There are moments, though. When Henry is being taken to hospital in an ambulance after being recovered, he calls out that a man above him is hemorrhaging. It’s only about a paragraph but as he experiences the discomfort of this man’s blood dripping down onto him – and then, even worse in a way, stopping… it’s a potent moment that energizes the reader, because of just how tightly wound the writing is. We get all that we need to know from just a few sentences and the impact is greater than any amount of embellishments could deliver. But the truly concise Hemingway who would win the Nobel and the Pulitzer had not yet quite arrived on the scene – his style is still developing here.
Speaking of his style, there’s a scene that totally surprised me as Henry and Cat arrive in Switzerland and are taken in by the police. In dialogue that presages the likes of Joseph Heller and Kurt Vonnegut, these two policemen argue about winter sport in different towns – all while Henry and Cat are nervously waiting to make sure they get their visas stamped. I don’t know if Hemingway ever read Kafka, but a scene like this would imply that he was at the very least familiar with him; it is ridiculous bureaucracy at its very finest. It also provides a welcome dose of humor, humor that’s truly laugh-out-loud instead of the drier (and often less funny) jokes that Hemingway otherwise uses, when he does use any kind of humor at all.
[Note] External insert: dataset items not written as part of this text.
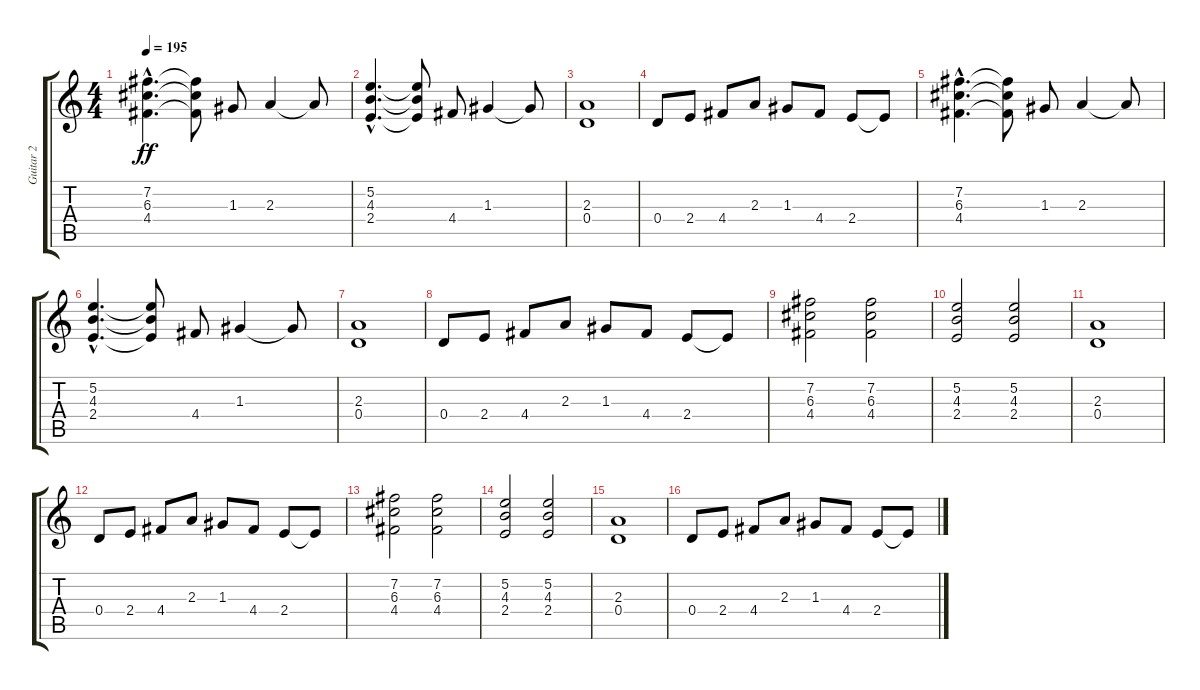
\track ("Guitar 2" "Guitar 2") {instrument overdrivenguitar}
\staff {score tabs}
\tuning (E4 B3 G3 D3 A2 E2) {hide}
\ts (4 4)
\tempo 195
\clef g2
\ks c
(7.2{hac} 6.3{hac} 4.4{hac}).4{d dy ff} (7.2{t} 6.3{t} 4.4{t}).8 1.3.8 2.3.4 2.3{t}.8 |
(5.2{hac} 4.3{hac} 2.4{hac}).4{d} (5.2{t} 4.3{t} 2.4{t}).8 4.4.8 1.3.4 1.3{t}.8 |
(2.3 0.4).1 |
0.4.8 2.4.8 4.4.8 2.3.8 1.3.8 4.4.8 2.4.8 2.4{t}.8 |
(7.2{hac} 6.3{hac} 4.4{hac}).4{d} (7.2{t} 6.3{t} 4.4{t}).8 1.3.8 2.3.4 2.3{t}.8 |
(5.2{hac} 4.3{hac} 2.4{hac}).4{d} (5.2{t} 4.3{t} 2.4{t}).8 4.4.8 1.3.4 1.3{t}.8 |
(2.3 0.4).1 |
0.4.8 2.4.8 4.4.8 2.3.8 1.3.8 4.4.8 2.4.8 2.4{t}.8 |
(7.2 6.3 4.4).2 (7.2 6.3 4.4).2 |
(5.2 4.3 2.4).2 (5.2 4.3 2.4).2 |
(2.3 0.4).1 |
0.4.8 2.4.8 4.4.8 2.3.8 1.3.8 4.4.8 2.4.8 2.4{t}.8 |
(7.2 6.3 4.4).2 (7.2 6.3 4.4).2 |
(5.2 4.3 2.4).2 (5.2 4.3 2.4).2 |
(2.3 0.4).1 |
0.4.8 2.4.8 4.4.8 2.3.8 1.3.8 4.4.8 2.4.8 2.4{t}.8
Rating: 4 out of 5. The war novel interested me less than the romance-during-wartime novel, to draw out this idea that this book is two novels merged into one. It’s not to say that Hemingway’s depictions of the Italian front aren’t potent – but Henry’s courtship and partnership with Cat is some of the best writing I’ve read of Hemingway’s and perhaps even some of the best romantic writing period. The final chapter is, on its own, a thing of perfect tragic beauty and far more affecting than just about anything else in the novel. It turns out, perhaps, that war can only be so intense before you are numbed to it – but tragedies of a personal nature will always strike right to the core.